--- START ---

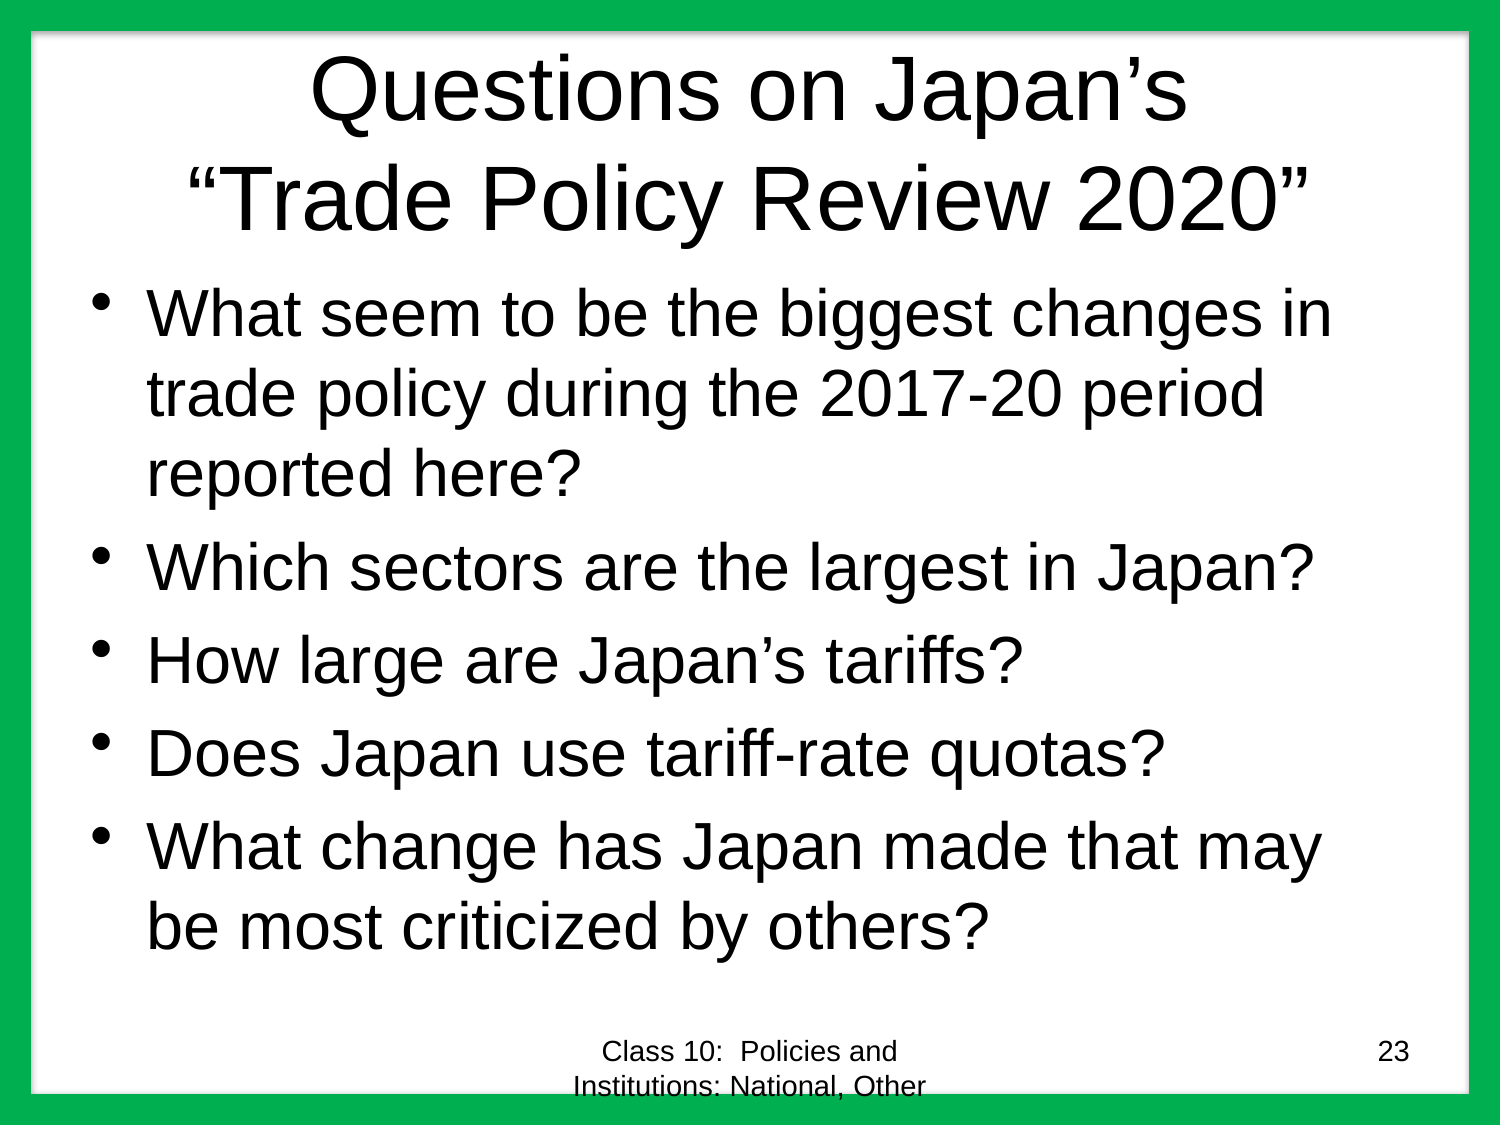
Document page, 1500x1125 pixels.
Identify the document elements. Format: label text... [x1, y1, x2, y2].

text_box [0, 0, 1500, 1125]
footer Class 10: Policies and Institutions: National, Other [512, 1024, 988, 1103]
slide_number 23 [1074, 1024, 1426, 1103]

--- END ---

# YOUR TASK:
Output all the material exactly. The pictures are to be left out.

# ANSWER:
Document page, 1500x1125 pixels.
Identify the document elements. Format: label text... [x1, y1, x2, y2].

text_box [0, 0, 1500, 1125]
footer Class 10: Policies and Institutions: National, Other [512, 1024, 988, 1103]
slide_number 23 [1074, 1024, 1426, 1103]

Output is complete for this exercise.